BEGIN Provided data

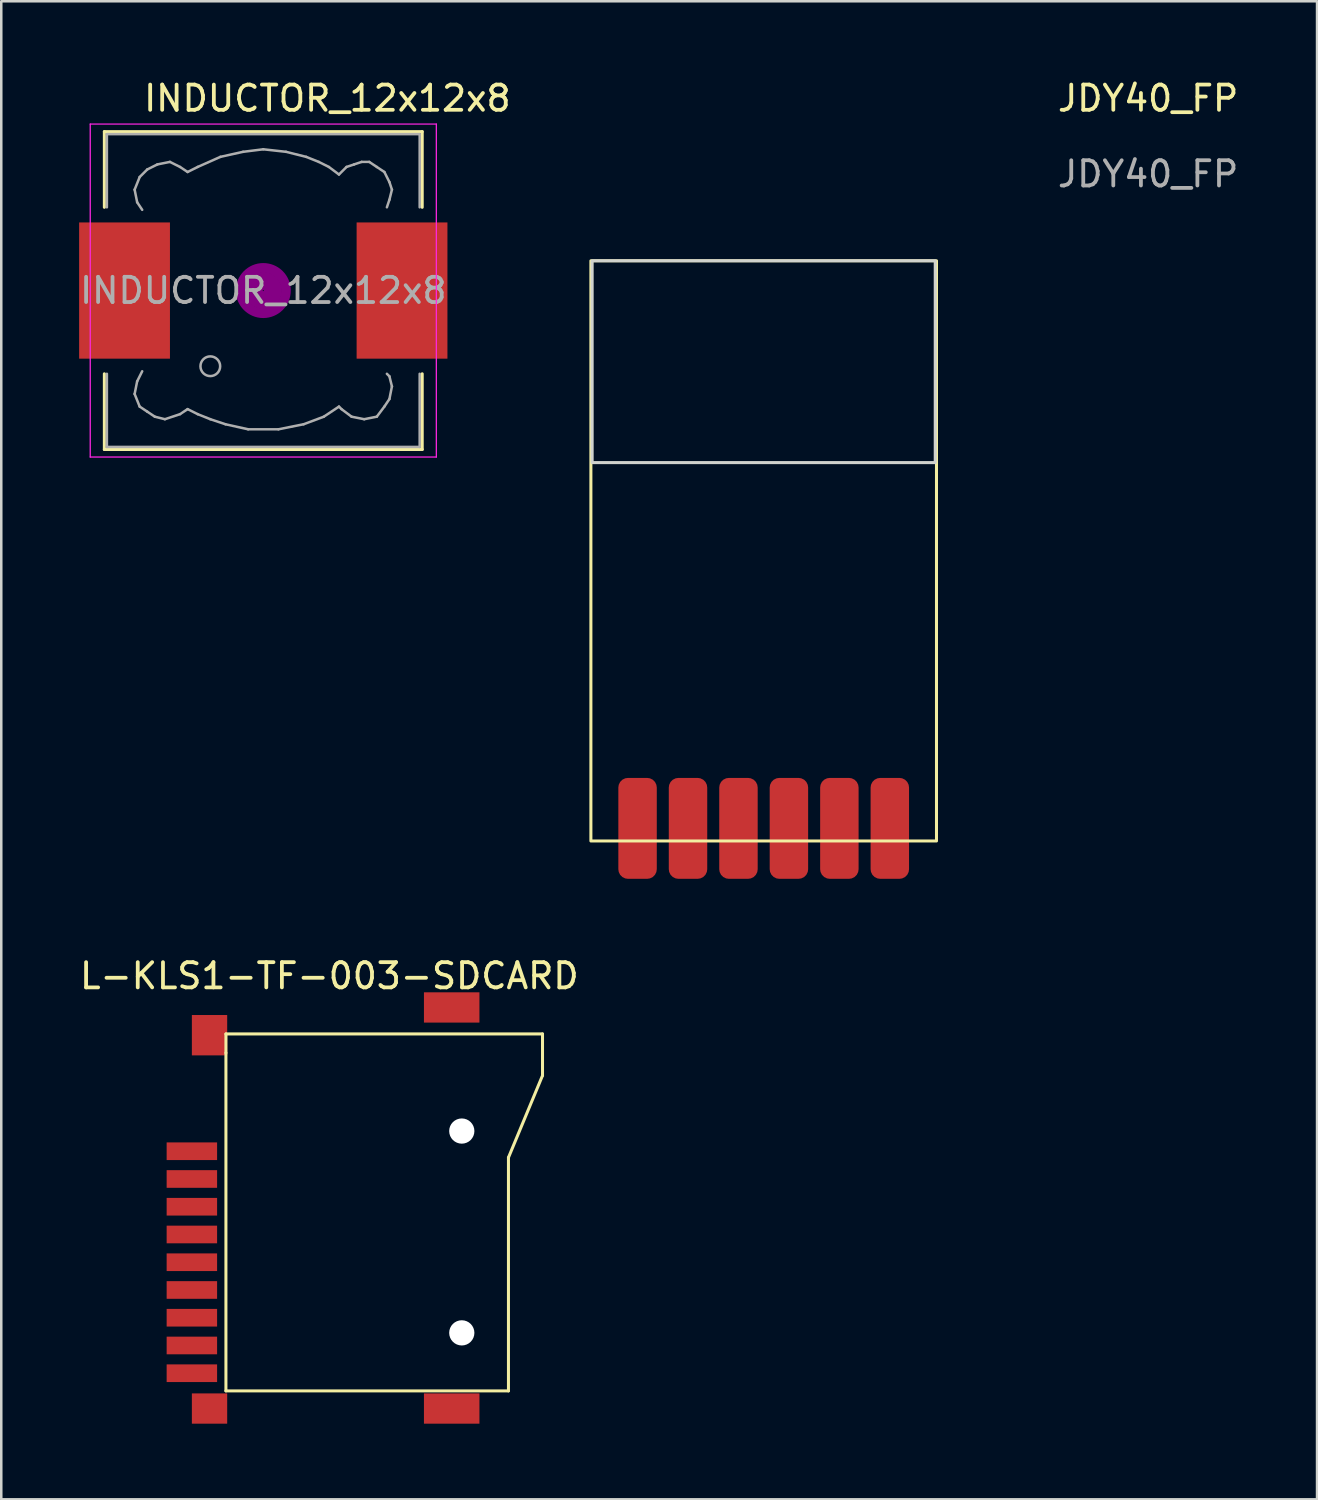
<source format=kicad_pcb>
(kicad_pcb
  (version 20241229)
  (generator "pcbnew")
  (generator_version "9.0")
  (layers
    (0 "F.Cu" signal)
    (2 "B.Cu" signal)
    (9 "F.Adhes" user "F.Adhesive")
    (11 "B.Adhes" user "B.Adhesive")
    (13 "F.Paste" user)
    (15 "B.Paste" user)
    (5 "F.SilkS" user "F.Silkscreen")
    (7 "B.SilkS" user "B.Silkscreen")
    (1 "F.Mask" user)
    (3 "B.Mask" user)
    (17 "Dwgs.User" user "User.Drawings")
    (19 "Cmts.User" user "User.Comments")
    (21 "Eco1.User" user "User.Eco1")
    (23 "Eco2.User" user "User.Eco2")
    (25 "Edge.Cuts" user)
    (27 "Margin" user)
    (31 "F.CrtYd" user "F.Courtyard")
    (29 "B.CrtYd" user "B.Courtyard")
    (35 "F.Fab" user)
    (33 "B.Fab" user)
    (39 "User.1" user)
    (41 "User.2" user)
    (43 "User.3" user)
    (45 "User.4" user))
  (footprint "INDUCTOR_12x12x8"
    (layer "F.Cu")
    (at 7.387 8.468)
    (property "Reference" "INDUCTOR_12x12x8" (at 2.54 -7.62 0) (layer "F.SilkS") (effects (font (size 1 1) (thickness 0.15))))
    (attr through_hole)
    (fp_line (start -6.3 -6.3) (end 6.3 -6.3) (stroke (width 0.12) (type solid)) (layer "F.SilkS"))
    (fp_line (start -6.3 -3.3) (end -6.3 -6.3) (stroke (width 0.12) (type solid)) (layer "F.SilkS"))
    (fp_line (start -6.3 6.3) (end -6.3 3.3) (stroke (width 0.12) (type solid)) (layer "F.SilkS"))
    (fp_line (start 6.3 -6.3) (end 6.3 -3.3) (stroke (width 0.12) (type solid)) (layer "F.SilkS"))
    (fp_line (start 6.3 3.3) (end 6.3 6.3) (stroke (width 0.12) (type solid)) (layer "F.SilkS"))
    (fp_line (start 6.3 6.3) (end -6.3 6.3) (stroke (width 0.12) (type solid)) (layer "F.SilkS"))
    (fp_circle (center 0 0) (end 0.15 0.15) (stroke (width 0.38) (type solid)) (fill no) (layer "F.Adhes"))
    (fp_circle (center 0 0) (end 0.55 0) (stroke (width 0.38) (type solid)) (fill no) (layer "F.Adhes"))
    (fp_circle (center 0 0) (end 0.9 0) (stroke (width 0.38) (type solid)) (fill no) (layer "F.Adhes"))
    (fp_line (start -6.86 -6.6) (end 6.86 -6.6) (stroke (width 0.05) (type solid)) (layer "F.CrtYd"))
    (fp_line (start -6.86 6.6) (end -6.86 -6.6) (stroke (width 0.05) (type solid)) (layer "F.CrtYd"))
    (fp_line (start 6.86 -6.6) (end 6.86 6.6) (stroke (width 0.05) (type solid)) (layer "F.CrtYd"))
    (fp_line (start 6.86 6.6) (end -6.86 6.6) (stroke (width 0.05) (type solid)) (layer "F.CrtYd"))
    (fp_line (start -6.2 -6.2) (end -6.2 -3.3) (stroke (width 0.1) (type solid)) (layer "F.Fab"))
    (fp_line (start -6.2 3.3) (end -6.2 6.2) (stroke (width 0.1) (type solid)) (layer "F.Fab"))
    (fp_line (start -6.2 6.2) (end 6.2 6.2) (stroke (width 0.1) (type solid)) (layer "F.Fab"))
    (fp_line (start -5.1 -4) (end -5 -3.5) (stroke (width 0.1) (type solid)) (layer "F.Fab"))
    (fp_line (start -5.1 4.1) (end -5 3.6) (stroke (width 0.1) (type solid)) (layer "F.Fab"))
    (fp_line (start -5 -3.5) (end -4.8 -3.2) (stroke (width 0.1) (type solid)) (layer "F.Fab"))
    (fp_line (start -5 3.6) (end -4.8 3.2) (stroke (width 0.1) (type solid)) (layer "F.Fab"))
    (fp_line (start -4.9 -4.5) (end -5.1 -4) (stroke (width 0.1) (type solid)) (layer "F.Fab"))
    (fp_line (start -4.9 4.6) (end -5.1 4.1) (stroke (width 0.1) (type solid)) (layer "F.Fab"))
    (fp_line (start -4.6 -4.8) (end -4.9 -4.5) (stroke (width 0.1) (type solid)) (layer "F.Fab"))
    (fp_line (start -4.6 4.8) (end -4.9 4.6) (stroke (width 0.1) (type solid)) (layer "F.Fab"))
    (fp_line (start -4.3 5) (end -4.6 4.8) (stroke (width 0.1) (type solid)) (layer "F.Fab"))
    (fp_line (start -4.2 -5) (end -4.6 -4.8) (stroke (width 0.1) (type solid)) (layer "F.Fab"))
    (fp_line (start -3.9 5.1) (end -4.3 5) (stroke (width 0.1) (type solid)) (layer "F.Fab"))
    (fp_line (start -3.7 -5.1) (end -4.2 -5) (stroke (width 0.1) (type solid)) (layer "F.Fab"))
    (fp_line (start -3.3 -4.9) (end -3.7 -5.1) (stroke (width 0.1) (type solid)) (layer "F.Fab"))
    (fp_line (start -3.3 4.9) (end -3.9 5.1) (stroke (width 0.1) (type solid)) (layer "F.Fab"))
    (fp_line (start -3 -4.7) (end -3.3 -4.9) (stroke (width 0.1) (type solid)) (layer "F.Fab"))
    (fp_line (start -3 4.7) (end -3.3 4.9) (stroke (width 0.1) (type solid)) (layer "F.Fab"))
    (fp_line (start -2.6 -4.9) (end -3 -4.7) (stroke (width 0.1) (type solid)) (layer "F.Fab"))
    (fp_line (start -2.6 4.9) (end -3 4.7) (stroke (width 0.1) (type solid)) (layer "F.Fab"))
    (fp_line (start -2.1 5.1) (end -2.6 4.9) (stroke (width 0.1) (type solid)) (layer "F.Fab"))
    (fp_line (start -1.7 -5.3) (end -2.6 -4.9) (stroke (width 0.1) (type solid)) (layer "F.Fab"))
    (fp_line (start -1.5 5.3) (end -2.1 5.1) (stroke (width 0.1) (type solid)) (layer "F.Fab"))
    (fp_line (start -0.8 -5.5) (end -1.7 -5.3) (stroke (width 0.1) (type solid)) (layer "F.Fab"))
    (fp_line (start -0.6 5.5) (end -1.5 5.3) (stroke (width 0.1) (type solid)) (layer "F.Fab"))
    (fp_line (start 0 -5.6) (end -0.8 -5.5) (stroke (width 0.1) (type solid)) (layer "F.Fab"))
    (fp_line (start 0.6 5.5) (end -0.6 5.5) (stroke (width 0.1) (type solid)) (layer "F.Fab"))
    (fp_line (start 0.9 -5.5) (end 0 -5.6) (stroke (width 0.1) (type solid)) (layer "F.Fab"))
    (fp_line (start 1.6 5.3) (end 0.6 5.5) (stroke (width 0.1) (type solid)) (layer "F.Fab"))
    (fp_line (start 1.7 -5.3) (end 0.9 -5.5) (stroke (width 0.1) (type solid)) (layer "F.Fab"))
    (fp_line (start 2.2 -5.1) (end 1.7 -5.3) (stroke (width 0.1) (type solid)) (layer "F.Fab"))
    (fp_line (start 2.4 5) (end 1.6 5.3) (stroke (width 0.1) (type solid)) (layer "F.Fab"))
    (fp_line (start 2.6 -4.9) (end 2.2 -5.1) (stroke (width 0.1) (type solid)) (layer "F.Fab"))
    (fp_line (start 3 -4.6) (end 2.6 -4.9) (stroke (width 0.1) (type solid)) (layer "F.Fab"))
    (fp_line (start 3 4.6) (end 2.4 5) (stroke (width 0.1) (type solid)) (layer "F.Fab"))
    (fp_line (start 3.1 4.7) (end 3 4.6) (stroke (width 0.1) (type solid)) (layer "F.Fab"))
    (fp_line (start 3.3 -4.9) (end 3 -4.6) (stroke (width 0.1) (type solid)) (layer "F.Fab"))
    (fp_line (start 3.5 5) (end 3.1 4.7) (stroke (width 0.1) (type solid)) (layer "F.Fab"))
    (fp_line (start 3.6 -5) (end 3.3 -4.9) (stroke (width 0.1) (type solid)) (layer "F.Fab"))
    (fp_line (start 3.9 -5.1) (end 3.6 -5) (stroke (width 0.1) (type solid)) (layer "F.Fab"))
    (fp_line (start 4 5.1) (end 3.5 5) (stroke (width 0.1) (type solid)) (layer "F.Fab"))
    (fp_line (start 4.2 -5.1) (end 3.9 -5.1) (stroke (width 0.1) (type solid)) (layer "F.Fab"))
    (fp_line (start 4.5 -4.9) (end 4.2 -5.1) (stroke (width 0.1) (type solid)) (layer "F.Fab"))
    (fp_line (start 4.5 5) (end 4 5.1) (stroke (width 0.1) (type solid)) (layer "F.Fab"))
    (fp_line (start 4.8 -4.7) (end 4.5 -4.9) (stroke (width 0.1) (type solid)) (layer "F.Fab"))
    (fp_line (start 4.8 4.6) (end 4.5 5) (stroke (width 0.1) (type solid)) (layer "F.Fab"))
    (fp_line (start 4.9 -3.3) (end 5 -3.6) (stroke (width 0.1) (type solid)) (layer "F.Fab"))
    (fp_line (start 4.9 3.3) (end 5 3.4) (stroke (width 0.1) (type solid)) (layer "F.Fab"))
    (fp_line (start 5 -4.3) (end 4.8 -4.7) (stroke (width 0.1) (type solid)) (layer "F.Fab"))
    (fp_line (start 5 -3.6) (end 5.1 -4) (stroke (width 0.1) (type solid)) (layer "F.Fab"))
    (fp_line (start 5 3.4) (end 5.1 3.8) (stroke (width 0.1) (type solid)) (layer "F.Fab"))
    (fp_line (start 5 4.3) (end 4.8 4.6) (stroke (width 0.1) (type solid)) (layer "F.Fab"))
    (fp_line (start 5.1 -4) (end 5 -4.3) (stroke (width 0.1) (type solid)) (layer "F.Fab"))
    (fp_line (start 5.1 3.8) (end 5 4.3) (stroke (width 0.1) (type solid)) (layer "F.Fab"))
    (fp_line (start 6.2 -6.2) (end -6.2 -6.2) (stroke (width 0.1) (type solid)) (layer "F.Fab"))
    (fp_line (start 6.2 -6.2) (end 6.2 -3.3) (stroke (width 0.1) (type solid)) (layer "F.Fab"))
    (fp_line (start 6.2 6.2) (end 6.2 3.3) (stroke (width 0.1) (type solid)) (layer "F.Fab"))
    (fp_circle (center -2.1 3) (end -1.8 3.25) (stroke (width 0.1) (type solid)) (fill no) (layer "F.Fab"))
    (fp_text user "${REFERENCE}" (at 0 0 0) (layer "F.Fab") (effects (font (size 1 1) (thickness 0.15))))
    (pad "1" smd rect (at -5.5 0) (size 3.6 5.4) (layers "F.Cu" "F.Mask" "F.Paste"))
    (pad "2" smd rect (at 5.5 0) (size 3.6 5.4) (layers "F.Cu" "F.Mask" "F.Paste")))
  (footprint "JDY40_FP"
    (layer "F.Cu")
    (at 27.224 30.288)
    (property "Reference" "JDY40_FP" (at 15.24 -29.44 0) (unlocked yes) (layer "F.SilkS") (effects (font (size 1 1) (thickness 0.15))))
    (attr smd)
    (fp_rect (start -6.85 -23) (end 6.85 0) (stroke (width 0.12) (type solid)) (fill no) (layer "F.SilkS"))
    (fp_rect (start -6.8 -23) (end 6.8 -15) (stroke (width 0.12) (type solid)) (fill no) (layer "Edge.Cuts"))
    (fp_text user "${REFERENCE}" (at 15.24 -26.44 0) (unlocked yes) (layer "F.Fab") (effects (font (size 1 1) (thickness 0.15))))
    (pad "1" smd roundrect (at -5 -0.5 90) (size 4 1.524) (layers "F.Cu" "F.Mask" "F.Paste") (roundrect_rratio 0.25))
    (pad "2" smd roundrect (at -3 -0.5 90) (size 4 1.524) (layers "F.Cu" "F.Mask" "F.Paste") (roundrect_rratio 0.25))
    (pad "3" smd roundrect (at -1 -0.5 90) (size 4 1.524) (layers "F.Cu" "F.Mask" "F.Paste") (roundrect_rratio 0.25))
    (pad "4" smd roundrect (at 1 -0.5 90) (size 4 1.524) (layers "F.Cu" "F.Mask" "F.Paste") (roundrect_rratio 0.25))
    (pad "5" smd roundrect (at 3 -0.5 90) (size 4 1.524) (layers "F.Cu" "F.Mask" "F.Paste") (roundrect_rratio 0.25))
    (pad "6" smd roundrect (at 5 -0.5 90) (size 4 1.524) (layers "F.Cu" "F.Mask" "F.Paste") (roundrect_rratio 0.25)))
  (footprint "L-KLS1-TF-003-SDCARD"
    (layer "F.Cu")
    (at 10.306 46.937)
    (property "Reference" "L-KLS1-TF-003-SDCARD" (at -0.3 -11.3 0) (layer "F.SilkS") (effects (font (size 1 1) (thickness 0.15))))
    (attr through_hole)
    (fp_line (start -4.4 -9) (end -4.4 -8.25) (stroke (width 0.12) (type solid)) (layer "F.SilkS"))
    (fp_line (start -4.4 -8.25) (end -4.4 5.15) (stroke (width 0.12) (type solid)) (layer "F.SilkS"))
    (fp_line (start -4.4 5.15) (end 6.8 5.15) (stroke (width 0.12) (type solid)) (layer "F.SilkS"))
    (fp_line (start 6.8 -4.1) (end 8.15 -7.35) (stroke (width 0.12) (type solid)) (layer "F.SilkS"))
    (fp_line (start 6.8 5.15) (end 6.8 -4.1) (stroke (width 0.12) (type solid)) (layer "F.SilkS"))
    (fp_line (start 8.15 -9) (end -4.4 -9) (stroke (width 0.12) (type solid)) (layer "F.SilkS"))
    (fp_line (start 8.15 -7.35) (end 8.15 -9) (stroke (width 0.12) (type solid)) (layer "F.SilkS"))
    (pad "" np_thru_hole circle (at 4.95 -5.15) (size 1 1) (drill 1) (layers "*.Cu" "*.Mask"))
    (pad "" np_thru_hole circle (at 4.95 2.85) (size 1 1) (drill 1) (layers "*.Cu" "*.Mask"))
    (pad "1" smd rect (at -5.75 -4.35) (size 2 0.7) (layers "F.Cu" "F.Mask" "F.Paste"))
    (pad "2" smd rect (at -5.75 -3.25) (size 2 0.7) (layers "F.Cu" "F.Mask" "F.Paste"))
    (pad "3" smd rect (at -5.75 -2.15) (size 2 0.7) (layers "F.Cu" "F.Mask" "F.Paste"))
    (pad "4" smd rect (at -5.75 -1.05) (size 2 0.7) (layers "F.Cu" "F.Mask" "F.Paste"))
    (pad "5" smd rect (at -5.75 0.05) (size 2 0.7) (layers "F.Cu" "F.Mask" "F.Paste"))
    (pad "6" smd rect (at -5.75 1.15) (size 2 0.7) (layers "F.Cu" "F.Mask" "F.Paste"))
    (pad "7" smd rect (at -5.75 2.25) (size 2 0.7) (layers "F.Cu" "F.Mask" "F.Paste"))
    (pad "8" smd rect (at -5.75 3.35) (size 2 0.7) (layers "F.Cu" "F.Mask" "F.Paste"))
    (pad "9" smd rect (at -5.75 4.45) (size 2 0.7) (layers "F.Cu" "F.Mask" "F.Paste"))
    (pad "10" smd rect (at -5.05 5.85) (size 1.4 1.2) (layers "F.Cu" "F.Mask" "F.Paste"))
    (pad "10" smd rect (at 4.55 -10.05) (size 2.2 1.2) (layers "F.Cu" "F.Mask" "F.Paste"))
    (pad "11" smd rect (at -5.05 -8.95) (size 1.4 1.6) (layers "F.Cu" "F.Mask" "F.Paste"))
    (pad "11" smd rect (at 4.55 5.85) (size 2.2 1.2) (layers "F.Cu" "F.Mask" "F.Paste")))
  (gr_rect
    (start -3 -3)
    (end 49.16 56.386)
    (stroke (width 0.1) (type default))
    (fill no)
    (layer "Edge.Cuts")))
</source>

END Provided data

Exactly as written, reproduce the lines from the beginning of the material through the line with "(at 7.387 8.468)", and skip any picture.

# Expected output
<source format=kicad_pcb>
(kicad_pcb
  (version 20241229)
  (generator "pcbnew")
  (generator_version "9.0")
  (layers
    (0 "F.Cu" signal)
    (2 "B.Cu" signal)
    (9 "F.Adhes" user "F.Adhesive")
    (11 "B.Adhes" user "B.Adhesive")
    (13 "F.Paste" user)
    (15 "B.Paste" user)
    (5 "F.SilkS" user "F.Silkscreen")
    (7 "B.SilkS" user "B.Silkscreen")
    (1 "F.Mask" user)
    (3 "B.Mask" user)
    (17 "Dwgs.User" user "User.Drawings")
    (19 "Cmts.User" user "User.Comments")
    (21 "Eco1.User" user "User.Eco1")
    (23 "Eco2.User" user "User.Eco2")
    (25 "Edge.Cuts" user)
    (27 "Margin" user)
    (31 "F.CrtYd" user "F.Courtyard")
    (29 "B.CrtYd" user "B.Courtyard")
    (35 "F.Fab" user)
    (33 "B.Fab" user)
    (39 "User.1" user)
    (41 "User.2" user)
    (43 "User.3" user)
    (45 "User.4" user))
  (footprint "INDUCTOR_12x12x8"
    (layer "F.Cu")
    (at 7.387 8.468)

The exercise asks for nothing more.